Picnic Bento For Hanami or Sports Festivals. Great recipe for Picnic Bento For Hanami or Sports Festivals. Most of the items in the bento are things a toddler can eat, but they are satisfying for adults, too. When food cools down it doesn't taste as rich or salty as when it's hot, so I try.
Most of the items in the bento are things a toddler can eat, but they are satisfying for adults, too. When food cools down it doesn't taste as rich or salty as when. Bento are Japanese packed lunch boxes, which can be prepared at home or bought before the picnic. You can cook Picnic Bento For Hanami or Sports Festivals using 11 ingredients and 10 steps.
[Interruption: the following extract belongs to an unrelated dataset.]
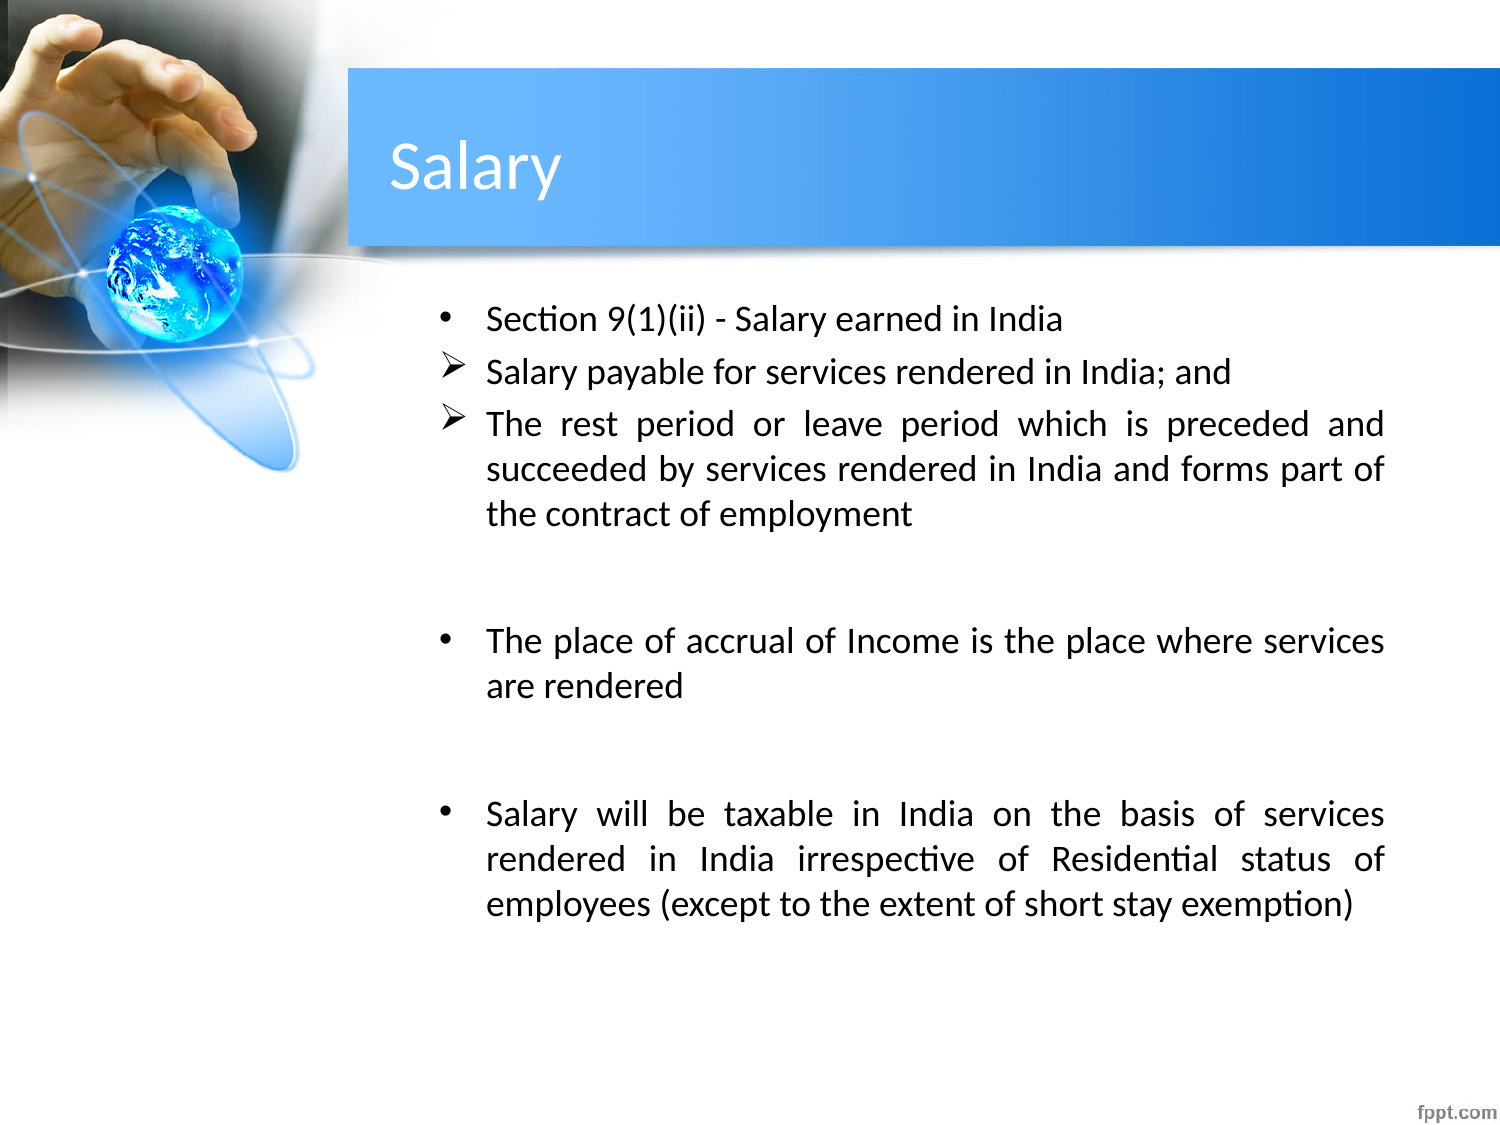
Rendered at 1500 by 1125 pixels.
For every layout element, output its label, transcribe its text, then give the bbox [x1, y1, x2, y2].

title Salary [374, 111, 1452, 212]
picture [0, 0, 1500, 1125]
list Section 9(1)(ii) - Salary earned in India Salary payable for services rendered in India; and The rest period or leave period which is preceded and succeeded by services rendered in India and forms part of the contract of employment The place of accrual of Income is the place where services are rendered Salary will be taxable in India on the basis of services rendered in India irrespective of Residential status of employees (except to the extent of short stay exemption) [349, 286, 1402, 1039]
Here is how you achieve that.
Ingredients of Picnic Bento For Hanami or Sports Festivals
- Prepare 10 of Cylinder shaped salmon flake onigiri (rice balls).
- It's 15 of Cylinder shape umeboshi paste onigiri (rice balls).
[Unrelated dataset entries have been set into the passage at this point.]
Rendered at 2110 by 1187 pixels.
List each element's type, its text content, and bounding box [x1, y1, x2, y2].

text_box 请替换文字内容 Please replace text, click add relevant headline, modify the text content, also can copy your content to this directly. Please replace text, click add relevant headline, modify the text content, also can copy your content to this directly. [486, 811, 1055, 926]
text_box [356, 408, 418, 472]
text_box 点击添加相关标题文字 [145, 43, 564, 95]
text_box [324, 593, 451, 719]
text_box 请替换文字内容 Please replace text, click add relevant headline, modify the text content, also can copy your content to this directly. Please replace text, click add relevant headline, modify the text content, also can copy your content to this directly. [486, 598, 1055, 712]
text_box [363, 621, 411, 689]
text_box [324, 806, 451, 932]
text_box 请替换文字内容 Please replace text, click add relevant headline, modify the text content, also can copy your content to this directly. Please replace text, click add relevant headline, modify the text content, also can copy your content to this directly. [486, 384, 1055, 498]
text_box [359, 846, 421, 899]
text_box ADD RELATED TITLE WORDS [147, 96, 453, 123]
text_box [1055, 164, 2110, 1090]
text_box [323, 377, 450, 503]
- You need 1 of chicken thigh worth Chicken karaage (deep fried chicken).
- It's 3 of potatoes worth Potatoes and shrimp stir fried with olive oil.
- It's 1 of roll Fresh spring roll salad.
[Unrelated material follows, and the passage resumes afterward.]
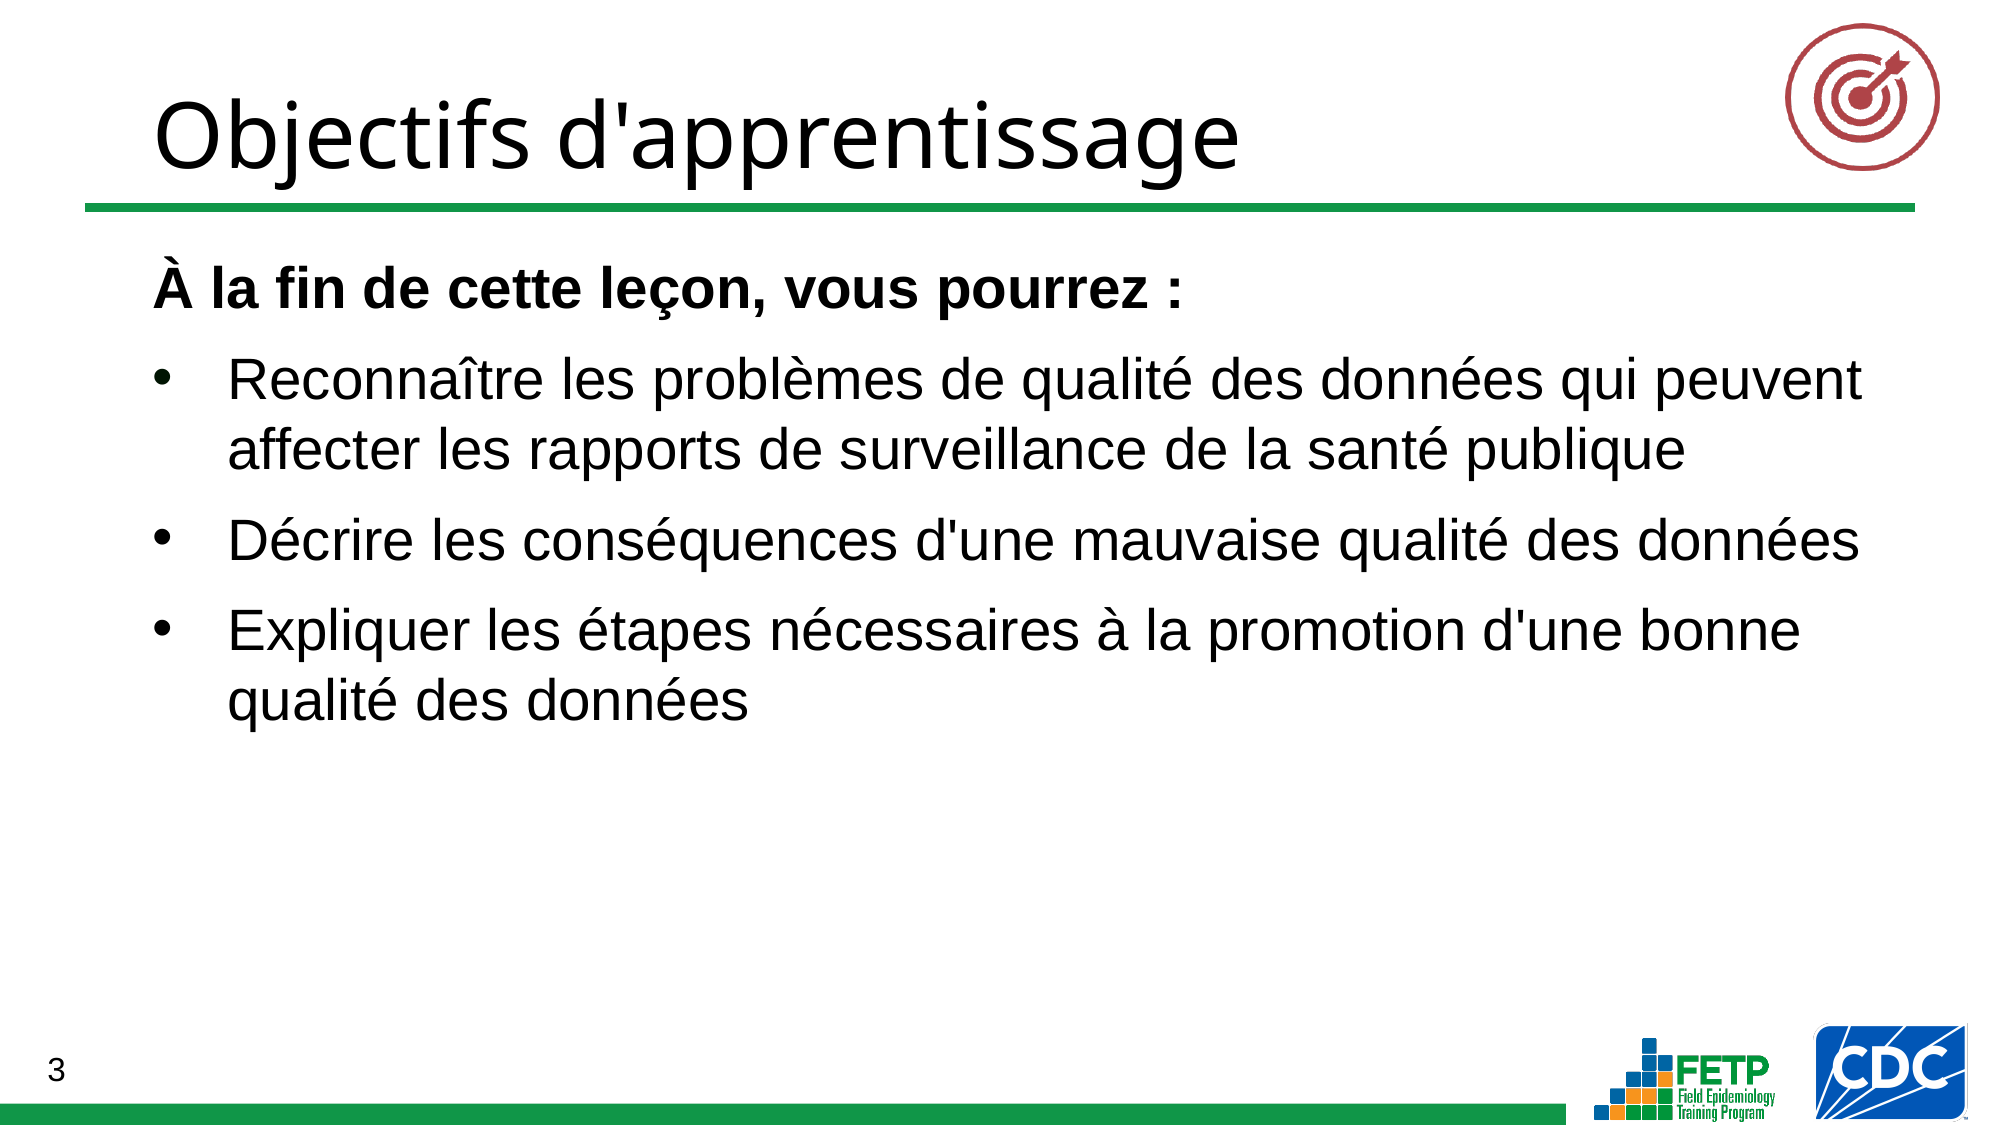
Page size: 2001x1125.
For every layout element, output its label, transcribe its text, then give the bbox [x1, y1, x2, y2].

- It's 5 of pieces of frozen kabocha squash worth Kabocha squash salad.
- Prepare 15 of cherry tomatoes Tomatoes marinated in honey.
- It's 5 of Wiener sausages.
- You need 2 of Boiled eggs.
- Prepare 5 of Strawberries.
- It's 1 of Melon.
Those eaten at hanami parties are called hanami bento, and feature items like makizushi (sushi rolls), inarizushi (sushi rice stuffed in fried tofu pouches), tamagoyaki (Japanese-style omelet), or kamaboko (pink and white fish cakes). Bento are packed lunch boxes, which can be prepared at home or bought before the picnic. Those eaten at hanami parties are called hanami bento, and feature items like makizushi (sushi rolls), inarizushi (sushi rice stuffed in fried tofu pouches), tamagoyaki (Japanese-style omelet) and kamaboko (pink and white fish cakes). Hanami bento are especially customized and sold at supermarkets during.
Picnic Bento For Hanami or Sports Festivals instructions
- Make the salmon and umeboshi onigiri. Mix each ingredient in plain rice and form into cylindrical rice balls. Optionally, wrap with nori seaweed or shiso leaves. I open holes in the nori seaweed with this gadget so that it's easier for my toddler to eat..
- Make the chicken karaage: Cut the chicken thigh into bite sized pieces. Put it in a plastic bag with soy sauce, grated garlic, grated ginger, sesame oil and shiro-dashi (light soy sauce with dashi stock) and massage the seasonings into the meat..
- Push the air out of the bag and close it up. Leave for at least 5 minutes. Add bread and cake flours plus katakuriko to the bag, coat the chicken with the flours and deep fry it..
- Make the potato-shrimp stir fry: Peel the potatoes, cut into bite sized pieces and put into a bowl of water. De-vein the shrimp and cut into bite sized pieces..
- Stir fry some garlic in a generous amount of oil in a frying pan. Stir fry the potatoes, maitake mushrooms and shrimp. Season with seasoned salt (e.g. Magic Salt)..
- Make the fresh spring roll salad: Soak the fresh spring roll wrapper in water. Combine lettuce, crab stick and thin green onions with mayonnaise, and rolll it up tightly in the wrapper. Cut the roll into 4 pieces..
- Make the kabocha squash salad: Microwave the frozen kabocha squash pieces. Peel and mash. Mix with clotted cream or cream cheese, and season with salt..
- Make the honey-marinated tomatoes: Peel the cherry tomatoes by putting them in boiling water for a few seconds. Put the peeled tomatoes in a plastic bag and drizzle in some honey. Push the air out of the bag and seal it closed..
- Leave for at least 15 minutes, drain and check the flavor. If it's not sweet enough add more honey, and seal the bag again to store..
- Cook the sausages and hard boiled eggs in the usual way. Use lettuce and tomatoes to make the bento colorful and to divide up the components of the bento so that the flavors don't mix. Finished!.
Picnic Bento For Hanami or Sports Festivals.. Most of the items in the bento are things a toddler can eat, but they are satisfying for adults, too. When food cools down it doesn't taste as rich or salty as when it's hot, so I try to flavor. Hanami (花見, "flower viewing") is the Japanese traditional custom of enjoying the transient beauty of flowers; flowers ("hana") are in this case almost always referring to those of the cherry ("sakura") or, less frequently, plum ("ume") trees. From the end of March to early May, cherry trees bloom all over Japan, and around the first of February on the island of Okinawa.